- [Ausgewählter Auszug]:
....

18.01.2009  _  Kolumne Facebook

Die Prinzessin als Krähe

Kolumne aus der SonntagsZeitung vom 18.01.2009

Schon beim Flug von Saigon nach Singapore waren sie mir aufgefallen: Ein Paar, das heraus stach, weltläufiger wirkte, besser angezogen und cool, ohne dass ich hätte angeben können, weshalb. Im Sutton Palace Singapore stand man am Check-in…
Im Sutton Palace Singapore stand man am Check-in plötzlich nebeneinander und ging in der Folge gemeinsam essen. Der Eindruck hatte nicht getäuscht, die beiden waren weit gereist, witzig, gebildet, mehrsprachig und verspielt. Beides erfolgreiche Ökonomen mit beeindruckendem Parcours und einem Horizont, der weit über Zahlen und Firmen hinausgeht. Maria liebt Literatur, Alexandru Theater, das seine Fantasie speist. Ein wenig verwöhnt, behauptet er, eigentlich eine Prinzessin zu sein. Verstossen vom Prinzessinnenplaneten, weil Prinzessinnen hübsch und grazil zu seien hätten. Nicht klein, stämmig und behaart.
Während der Diktatur Ceauşescus trainierte die Pinzessin mit zwei Freunden monatelang Schwimmen und Dauerlauf, um über eine Fluss nach Jugoslawien zu entkommen. Im letzten Moment packte Alexandru das schlechte Gewissen, wäre er geflohen hätte sein Bruder, der eine Position und Familie hatte, Repressalien befürchten müssen, Den Freunden glückte die Flucht aus Rumänien und beide sind heute so reiche Amerikaner, dass der eine Haidenangst vor Obama hat.

....

- [Bitte bearbeiten]:
**1)** Zähle alle Eigenschaften auf, die der Satz mit den Worten „Der Eindruck hatte nicht getäuscht“ in der Kolumne dem Paar zuschreibt.
**2)** Schreibe die Kolumne nach ihrem letzten Satz weiter.

- [Ausgelesene Einträge]:
....

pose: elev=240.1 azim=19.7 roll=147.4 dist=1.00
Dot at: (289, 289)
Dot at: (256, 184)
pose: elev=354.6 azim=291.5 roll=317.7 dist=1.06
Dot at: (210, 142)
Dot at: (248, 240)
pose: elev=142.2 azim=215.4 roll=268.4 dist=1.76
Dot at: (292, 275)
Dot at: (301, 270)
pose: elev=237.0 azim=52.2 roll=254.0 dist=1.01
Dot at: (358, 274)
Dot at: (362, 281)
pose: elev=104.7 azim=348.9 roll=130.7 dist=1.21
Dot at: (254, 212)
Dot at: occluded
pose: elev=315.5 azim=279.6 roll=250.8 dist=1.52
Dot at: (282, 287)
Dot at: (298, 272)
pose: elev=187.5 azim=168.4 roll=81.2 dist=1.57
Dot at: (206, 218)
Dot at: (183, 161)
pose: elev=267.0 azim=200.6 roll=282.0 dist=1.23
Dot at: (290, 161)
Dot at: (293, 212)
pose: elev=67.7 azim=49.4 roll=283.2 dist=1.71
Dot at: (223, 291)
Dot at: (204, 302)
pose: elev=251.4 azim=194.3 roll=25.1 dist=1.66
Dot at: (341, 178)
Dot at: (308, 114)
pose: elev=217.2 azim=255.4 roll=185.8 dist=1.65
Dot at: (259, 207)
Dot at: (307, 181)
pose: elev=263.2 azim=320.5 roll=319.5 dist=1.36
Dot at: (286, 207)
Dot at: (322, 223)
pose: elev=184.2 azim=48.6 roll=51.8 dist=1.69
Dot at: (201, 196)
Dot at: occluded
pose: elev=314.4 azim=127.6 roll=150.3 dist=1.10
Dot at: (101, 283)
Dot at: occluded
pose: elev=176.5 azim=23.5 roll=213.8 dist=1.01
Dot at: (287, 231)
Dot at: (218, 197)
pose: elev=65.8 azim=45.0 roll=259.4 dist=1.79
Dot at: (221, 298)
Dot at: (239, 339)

....

- [Gegebene Antworten]:
**1)** weit gereist, witzig, gebildet, mehrsprachig, verspielt

**2)**
Derweil sehen Maria und Alexandru zwar die rumänische Politik äusserst kritisch. Sie sind aber von diesem unerschütterlichen Glauben an eine bessere Zukunft beseelt, der mir auch in Asien überall begegnet und den ich in der Schweiz so sehr misse.Schon im Sommer in Bukarest schien mir, es rieche überall nach Aufbruch, nach Optimismus, und jedes neue Kaffeehaus wirkte modern, hatte eine anständige Espressomaschine, Wireless-Lan und und auch einen besseren Service als in der Schweiz.
Alexandu arbeitete in den Neunzigern in Zürich und mag die Schweiz; obwohl er wegen Bürokratenunsinn gezwungen war, jedes Mal zuerst nach Bukarest zu fliegen, wenn er nach Paris musste. Wir sprachen von den antirumänischen Plakaten, in denen furchterregende Krähen das arme Helvetien invadieren. Mich überkam heiliger Zorn als ich erklärte, die hingen, bloss weil ein eitler Ex-Magistrat (mit deutschem Migrationshintergrund!) sich nicht damit abfinden mag, dass er nicht in die Regierung passt und sein politisches Ablaufdatum erreicht hat.
Jungen Weltbürgern wie Maria und Alexandru dagegen gehört die Zukunft.